He has always been fascinated by questions surrounding free will, which propelled him into this field of study. Though consciousness is not his primary area of research as a neuroscience professor, Hatsopoulos said he finds immense joy in engaging with his students and the lively discussions that ensue during his lectures.
"I love the interactions I have with the students and all the questions they ask during my lectures,” he said. “The students here are really smart and inquisitive. They genuinely want to learn and not just get a good grade."
Hatsopoulos fosters an environment of active participation in his classroom. He encourages interruptions and questions, believing that dialogue is essential for deep learning. If he doesn’t know the answer to a question, he is not afraid to say he doesn’t know but says he’ll try to get an answer by the next class.
He assigns students the task of critiquing two papers they read each week, promptly discussing some of the submissions in the following class. Throughout the course, debates on consciousness-related topics stimulate further exploration and critical thinking.
“I want them to interrupt me and ask questions,” he said. "The message I give them at the beginning of the course is telling them that we won't ultimately answer the question as to how consciousness arises from the brain, but hopefully they will learn about some of the experiments and theories and learn some neuroscience in the process.”
Chris Kennedy, William H. Colvin Professor, Department of Linguistics
Chris Kennedy, who has been teaching linguistics at UChicago for nearly 20 years, wasn’t planning to become a linguist.
“I was living in Austin, Texas, playing bass in a punk band,” he remembers. “I had a horrible case of poison ivy one summer and was stuck inside.
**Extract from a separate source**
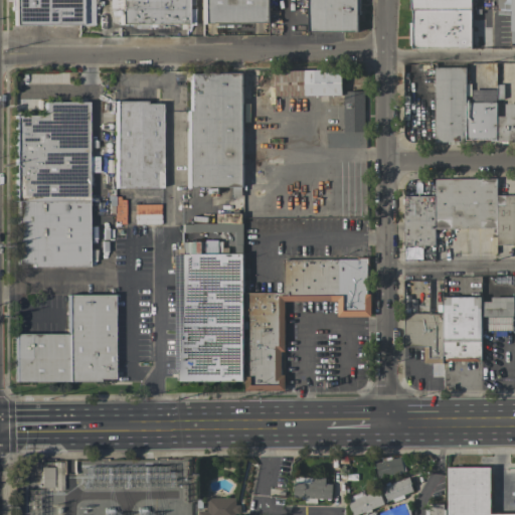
[(93,0),(94,24),(13,25),(13,10),(10,10),(10,0),(93,0)]
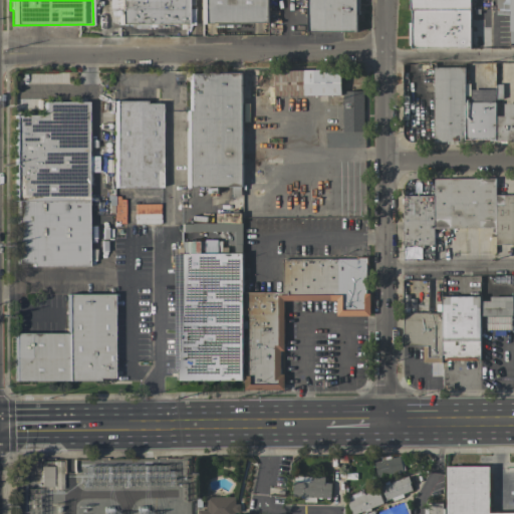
[(108,0),(108,8),(118,8),(118,0),(108,0)]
I asked my now wife/then girlfriend to grab me a book by Noam Chomsky from the Austin Public Library. She brought me a copy of ‘Syntactic Structures’ and I was hooked.”
In the Linguistics Department, Kennedy teaches undergraduate and graduate courses in semantics and pragmatics, and the occasional course in syntax. He also helped design and is the faculty director for the new cognitive science major, for which he teaches the two foundational courses alongside instructors in the Psychology and Philosophy Departments. He also teaches in the Philosophical Perspectives humanities sequence.
Kennedy says he appreciates UChicago students’ passion for the “acquisition of knowledge,” which he incorporates into his own teaching approach.
“I like to approach my classes with the idea that I am learning the material alongside the students, approaching it from a position of discovery rather than presenting it from a position of authority,” said Kennedy. “Much of the time, this is literally true, because I've found that the best way for me to really understand new ideas, especially from areas outside my own expertise, is by working through them in a classroom full of University of Chicago students. And even when I teach a class on something I’m very familiar with, I like to start from some basic assumptions and then, together with the students, build up the theory from scratch.”
Kennedy threw himself into new material as an undergraduate student and said his curiosity has been a major influence in his career. He recalls coursework in religion and archeology, as well as his primary undergraduate major in Russian language and literature, as formative educational experiences even though they were quite different from the field he works in today.
“Whenever a student asks me what they should study, I say: ‘It doesn’t matter. What matters is that you find the best teachers, and do different things,’” he said.